On voit clairement que la majorité des segments partagés entre mon mari et ses correspondants d’origine ashkénaze sont inclus dans le segment bleu, plus grand, qui correspond à ce que FamilyTreeDNA considère comme de l’ADN d’origine ashkénaze.
On voit le même phénomène avec le chromosome 16, où un très grand nombre de correspondances de mon mari sont en triangulation.
J’avoue que quand j’ai constaté que FamilyTreeDNA et MyHeritage localisaient les mêmes segments d’ADN comme étant d’origine ashkénaze, en utilisant deux bases de données et deux algorithmes différents, j’ai été convaincue, à la fois de la probable pertinence du chromosome painting de FamilyTreeDNA, malgré son très grand manque de précision, et du fait que mon mari a bien, quelque part parmi ses ancêtres paternels, un homme ou une femme, né dans un village d’Europe centrale, où l’on se mariait entre coréligionnaires juifs depuis des années.
Malheureusement, ces segments d’ADN partagés par autant de personnes ne pointent pas vers un seul couple, un seul ancêtre. Les mariages endogames ont faussé la donne. Mais l’appartenance à un groupe de population précis est confirmée par ces deux analyses aux résultats comparables.

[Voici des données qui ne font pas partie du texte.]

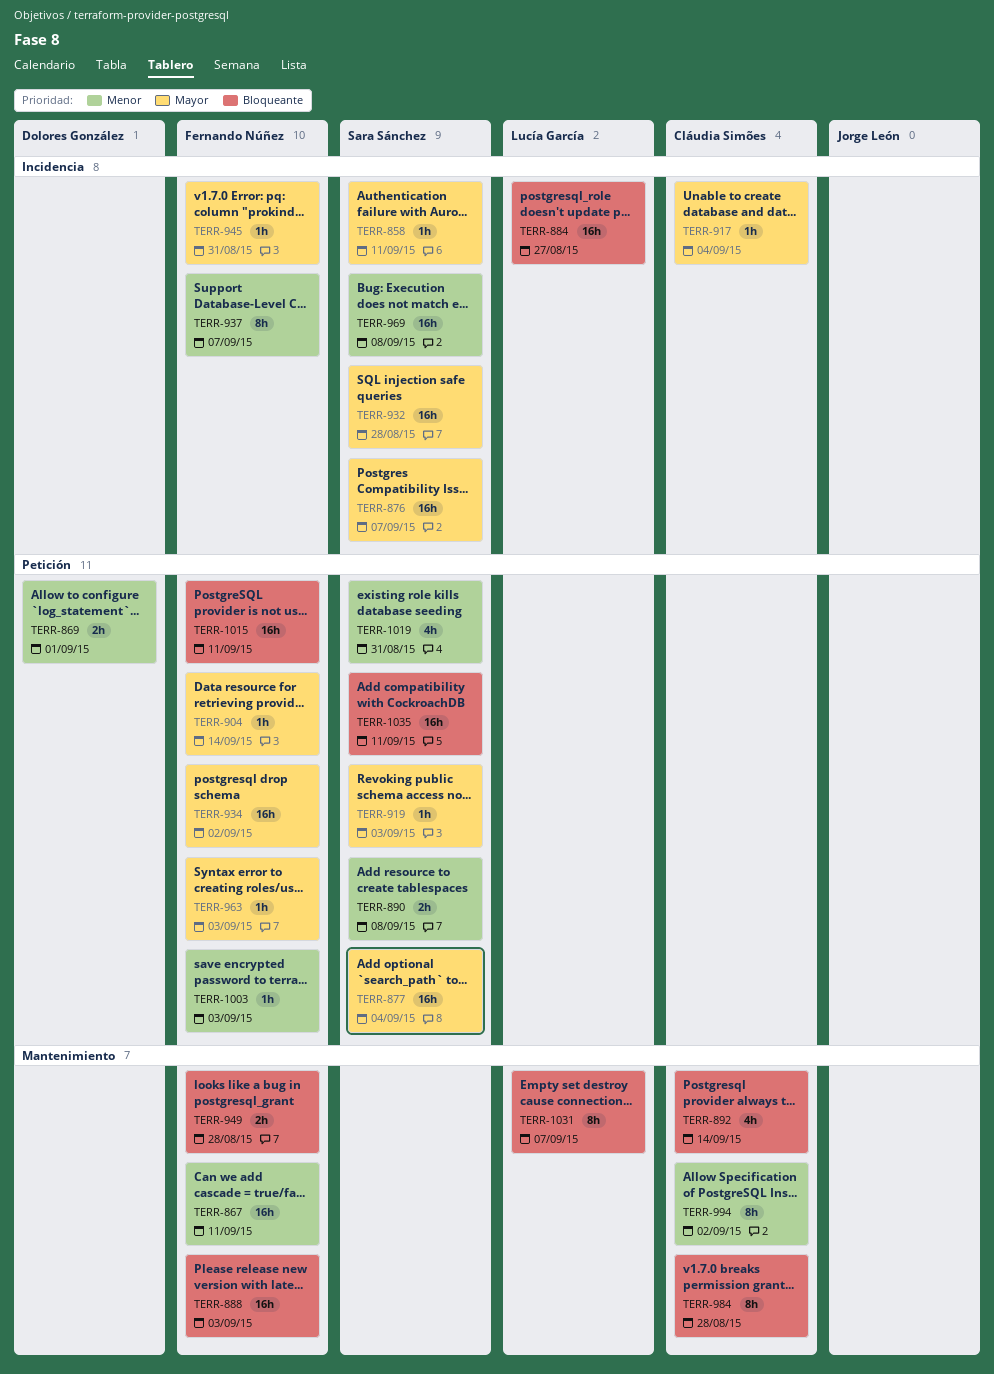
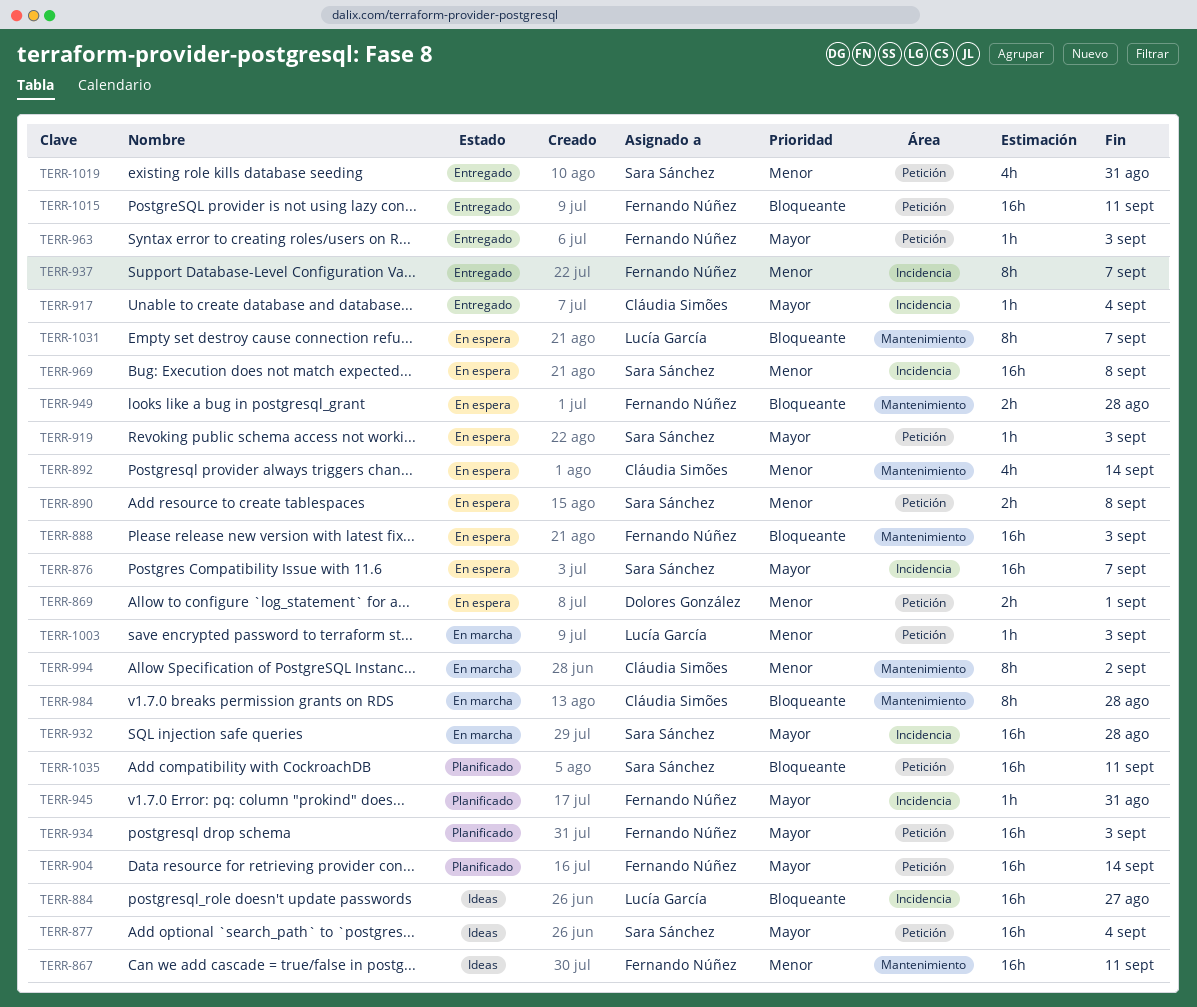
TERR-858: present -> none
TERR-892, priority: Bloqueante -> Menor
TERR-904, estimate: 1h -> 16h
TERR-934, due: Sep 2 -> Sep 3
TERR-1003, owner: Fernando Núñez -> Lucía García

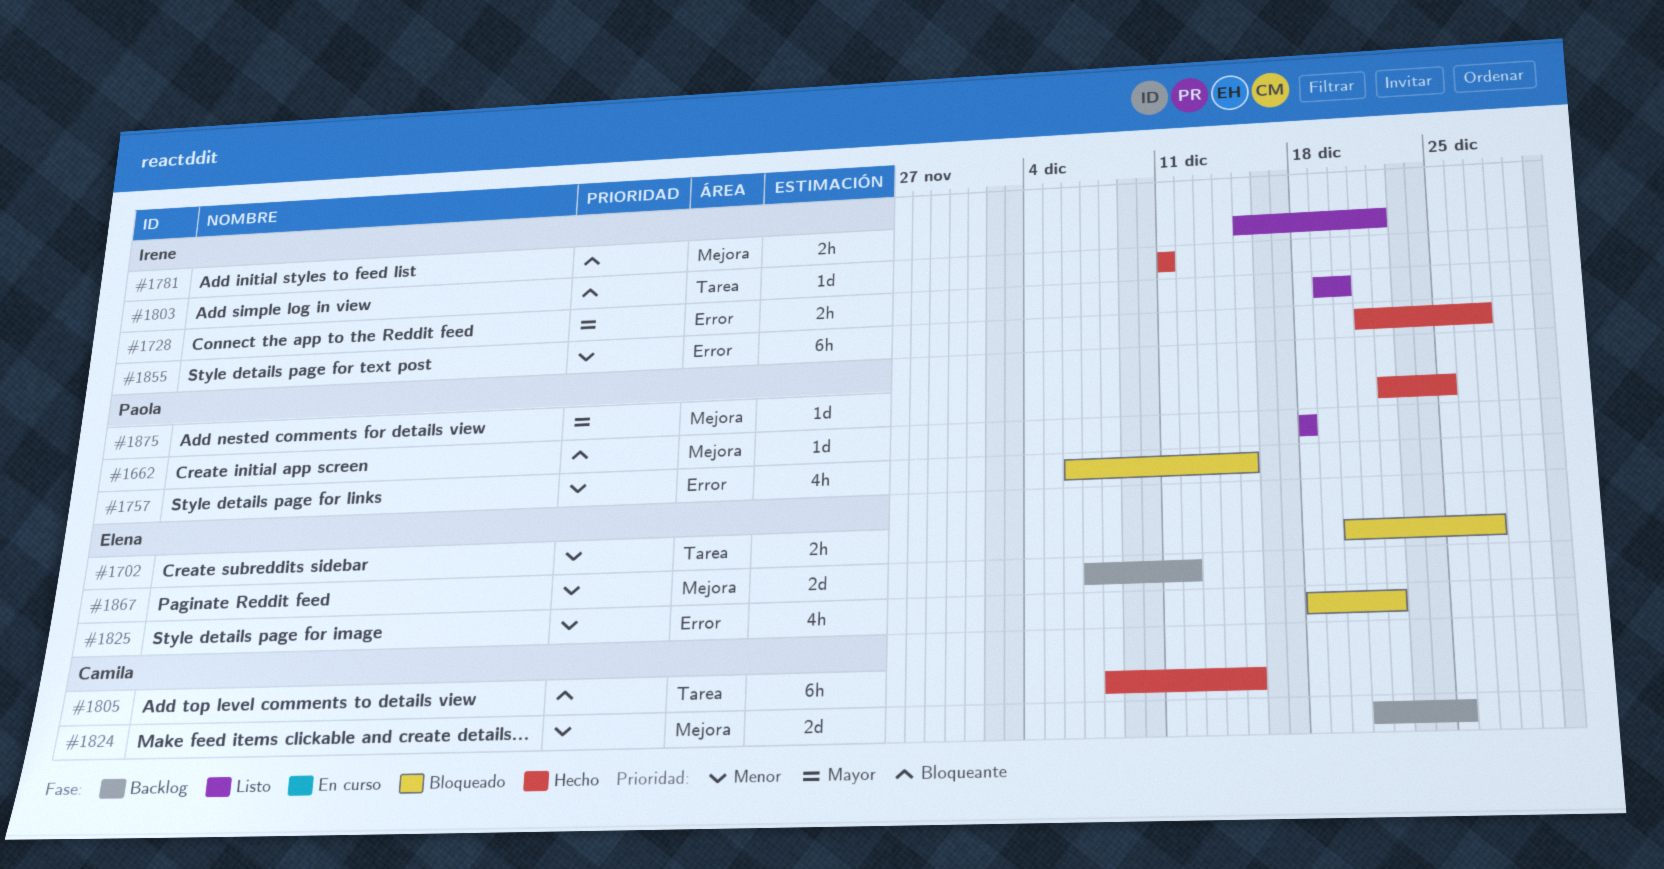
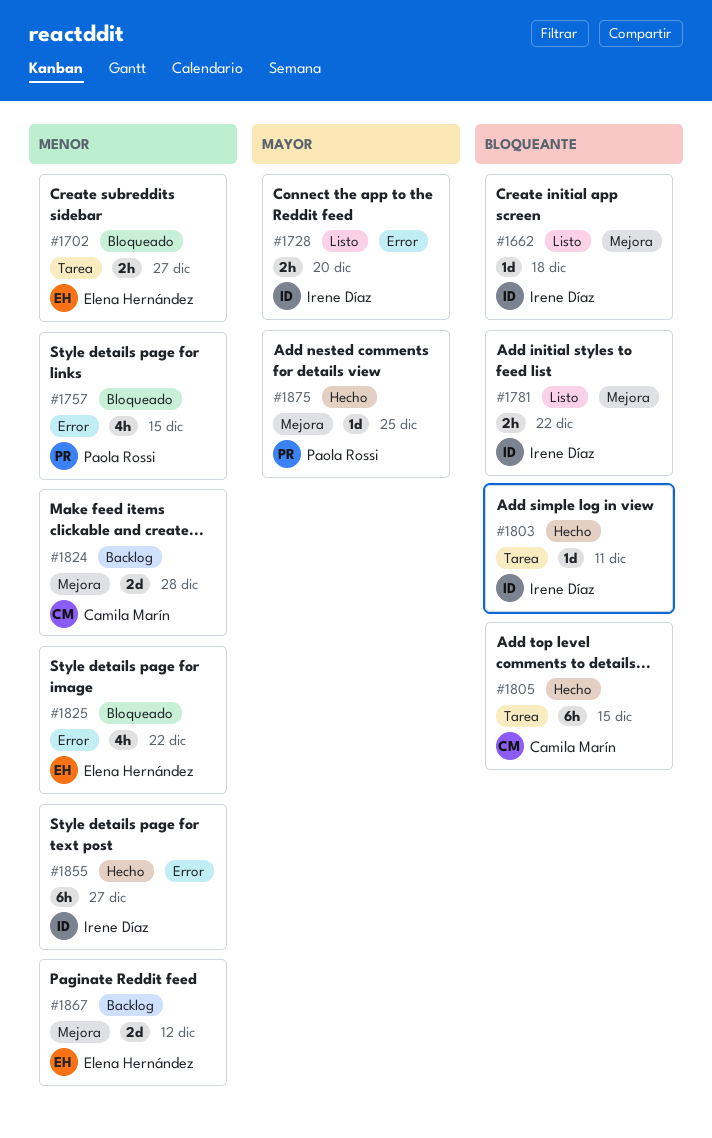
#1662, owner: Paola Rossi -> Irene Díaz
#1824, due: Dec 25 -> Dec 28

Je ne saurai probablement jamais qui est cet homme juif – j’imagine qu’il aurait été bien plus difficile pour une femme de s’affranchir à ce point – qui un jour, probablement pour fuir les pogroms, ou pour changer de condition, a décidé d’abandonner la foi de ses pères et s’est converti au catholicisme. Cet homme vivait peut-être sur un territoire polonais, et catholique. Cet homme s’est marié, il a eu des enfants et l’un d’eux, ou l’un de ses petits enfants, a épousé un jeune homme ou une jeune fille orthodoxe.
Quoiqu’il en soit, sans l’analyse autosomale que mon mari a faite, jamais nous n’aurions eu connaissance de cette histoire familiale, sur des terres et dans des périodes auxquels nous ne pourrons peut-être jamais avoir accès.